→ **Data in this exercise**
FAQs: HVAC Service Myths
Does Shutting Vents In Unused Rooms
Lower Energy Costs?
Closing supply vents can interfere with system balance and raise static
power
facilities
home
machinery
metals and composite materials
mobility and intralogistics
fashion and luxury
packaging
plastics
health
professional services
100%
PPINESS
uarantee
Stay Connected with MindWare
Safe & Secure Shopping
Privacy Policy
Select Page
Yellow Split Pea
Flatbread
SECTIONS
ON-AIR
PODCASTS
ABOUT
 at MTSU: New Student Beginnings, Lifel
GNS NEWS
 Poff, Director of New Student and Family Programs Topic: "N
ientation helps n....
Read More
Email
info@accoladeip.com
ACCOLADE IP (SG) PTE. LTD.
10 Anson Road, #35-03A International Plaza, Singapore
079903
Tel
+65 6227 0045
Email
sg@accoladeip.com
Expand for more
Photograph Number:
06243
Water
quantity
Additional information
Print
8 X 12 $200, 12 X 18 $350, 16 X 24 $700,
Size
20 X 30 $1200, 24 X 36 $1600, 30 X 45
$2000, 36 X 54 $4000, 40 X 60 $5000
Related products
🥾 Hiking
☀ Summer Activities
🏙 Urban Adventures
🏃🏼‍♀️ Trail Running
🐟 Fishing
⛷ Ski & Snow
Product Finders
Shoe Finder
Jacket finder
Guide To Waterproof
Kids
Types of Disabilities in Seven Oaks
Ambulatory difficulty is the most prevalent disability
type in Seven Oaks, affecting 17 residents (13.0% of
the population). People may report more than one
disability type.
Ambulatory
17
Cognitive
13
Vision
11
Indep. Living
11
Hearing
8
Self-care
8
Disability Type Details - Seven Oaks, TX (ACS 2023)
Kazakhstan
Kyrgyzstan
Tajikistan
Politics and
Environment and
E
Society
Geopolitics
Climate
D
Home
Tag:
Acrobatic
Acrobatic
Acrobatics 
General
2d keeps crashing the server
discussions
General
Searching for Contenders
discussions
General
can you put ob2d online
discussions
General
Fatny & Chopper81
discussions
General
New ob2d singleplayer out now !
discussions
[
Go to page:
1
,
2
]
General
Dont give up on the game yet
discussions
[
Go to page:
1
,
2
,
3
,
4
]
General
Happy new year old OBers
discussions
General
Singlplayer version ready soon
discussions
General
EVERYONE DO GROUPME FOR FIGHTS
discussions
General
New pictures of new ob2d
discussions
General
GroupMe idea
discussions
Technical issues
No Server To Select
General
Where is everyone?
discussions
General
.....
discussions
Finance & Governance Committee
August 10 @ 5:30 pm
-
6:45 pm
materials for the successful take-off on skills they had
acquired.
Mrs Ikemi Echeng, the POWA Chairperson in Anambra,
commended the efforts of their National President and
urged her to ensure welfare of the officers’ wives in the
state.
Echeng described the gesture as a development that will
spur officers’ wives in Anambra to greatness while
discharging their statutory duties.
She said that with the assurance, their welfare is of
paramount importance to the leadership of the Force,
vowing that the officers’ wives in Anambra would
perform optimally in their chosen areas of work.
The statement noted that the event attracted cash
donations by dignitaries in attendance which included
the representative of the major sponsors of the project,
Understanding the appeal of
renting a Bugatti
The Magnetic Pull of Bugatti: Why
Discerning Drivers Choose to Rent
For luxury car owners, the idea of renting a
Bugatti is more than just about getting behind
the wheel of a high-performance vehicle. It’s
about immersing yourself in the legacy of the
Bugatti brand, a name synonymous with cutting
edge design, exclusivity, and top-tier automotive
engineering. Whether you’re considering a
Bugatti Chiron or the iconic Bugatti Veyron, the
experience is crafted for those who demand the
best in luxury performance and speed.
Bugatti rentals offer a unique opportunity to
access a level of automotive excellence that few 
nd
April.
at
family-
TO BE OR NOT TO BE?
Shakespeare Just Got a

→ **What you are asked to do**
From start to finish, retype the records above with complete accuracy.

→ **Result of this task**
FAQs: HVAC Service Myths
Does Shutting Vents In Unused Rooms
Lower Energy Costs?
Closing supply vents can interfere with system balance and raise static
power
facilities
home
machinery
metals and composite materials
mobility and intralogistics
fashion and luxury
packaging
plastics
health
professional services
100%
PPINESS
uarantee
Stay Connected with MindWare
Safe & Secure Shopping
Privacy Policy
Select Page
Yellow Split Pea
Flatbread
SECTIONS
ON-AIR
PODCASTS
ABOUT
 at MTSU: New Student Beginnings, Lifel
GNS NEWS
 Poff, Director of New Student and Family Programs Topic: "N
ientation helps n....
Read More
Email
info@accoladeip.com
ACCOLADE IP (SG) PTE. LTD.
10 Anson Road, #35-03A International Plaza, Singapore
079903
Tel
+65 6227 0045
Email
sg@accoladeip.com
Expand for more
Photograph Number:
06243
Water
quantity
Additional information
Print
8 X 12 $200, 12 X 18 $350, 16 X 24 $700,
Size
20 X 30 $1200, 24 X 36 $1600, 30 X 45
$2000, 36 X 54 $4000, 40 X 60 $5000
Related products
🥾 Hiking
☀ Summer Activities
🏙 Urban Adventures
🏃🏼‍♀️ Trail Running
🐟 Fishing
⛷ Ski & Snow
Product Finders
Shoe Finder
Jacket finder
Guide To Waterproof
Kids
Types of Disabilities in Seven Oaks
Ambulatory difficulty is the most prevalent disability
type in Seven Oaks, affecting 17 residents (13.0% of
the population). People may report more than one
disability type.
Ambulatory
17
Cognitive
13
Vision
11
Indep. Living
11
Hearing
8
Self-care
8
Disability Type Details - Seven Oaks, TX (ACS 2023)
Kazakhstan
Kyrgyzstan
Tajikistan
Politics and
Environment and
E
Society
Geopolitics
Climate
D
Home
Tag:
Acrobatic
Acrobatic
Acrobatics 
General
2d keeps crashing the server
discussions
General
Searching for Contenders
discussions
General
can you put ob2d online
discussions
General
Fatny & Chopper81
discussions
General
New ob2d singleplayer out now !
discussions
[
Go to page:
1
,
2
]
General
Dont give up on the game yet
discussions
[
Go to page:
1
,
2
,
3
,
4
]
General
Happy new year old OBers
discussions
General
Singlplayer version ready soon
discussions
General
EVERYONE DO GROUPME FOR FIGHTS
discussions
General
New pictures of new ob2d
discussions
General
GroupMe idea
discussions
Technical issues
No Server To Select
General
Where is everyone?
discussions
General
.....
discussions
Finance & Governance Committee
August 10 @ 5:30 pm
-
6:45 pm
materials for the successful take-off on skills they had
acquired.
Mrs Ikemi Echeng, the POWA Chairperson in Anambra,
commended the efforts of their National President and
urged her to ensure welfare of the officers’ wives in the
state.
Echeng described the gesture as a development that will
spur officers’ wives in Anambra to greatness while
discharging their statutory duties.
She said that with the assurance, their welfare is of
paramount importance to the leadership of the Force,
vowing that the officers’ wives in Anambra would
perform optimally in their chosen areas of work.
The statement noted that the event attracted cash
donations by dignitaries in attendance which included
the representative of the major sponsors of the project,
Understanding the appeal of
renting a Bugatti
The Magnetic Pull of Bugatti: Why
Discerning Drivers Choose to Rent
For luxury car owners, the idea of renting a
Bugatti is more than just about getting behind
the wheel of a high-performance vehicle. It’s
about immersing yourself in the legacy of the
Bugatti brand, a name synonymous with cutting
edge design, exclusivity, and top-tier automotive
engineering. Whether you’re considering a
Bugatti Chiron or the iconic Bugatti Veyron, the
experience is crafted for those who demand the
best in luxury performance and speed.
Bugatti rentals offer a unique opportunity to
access a level of automotive excellence that few 
nd
April.
at
family-
TO BE OR NOT TO BE?
Shakespeare Just Got a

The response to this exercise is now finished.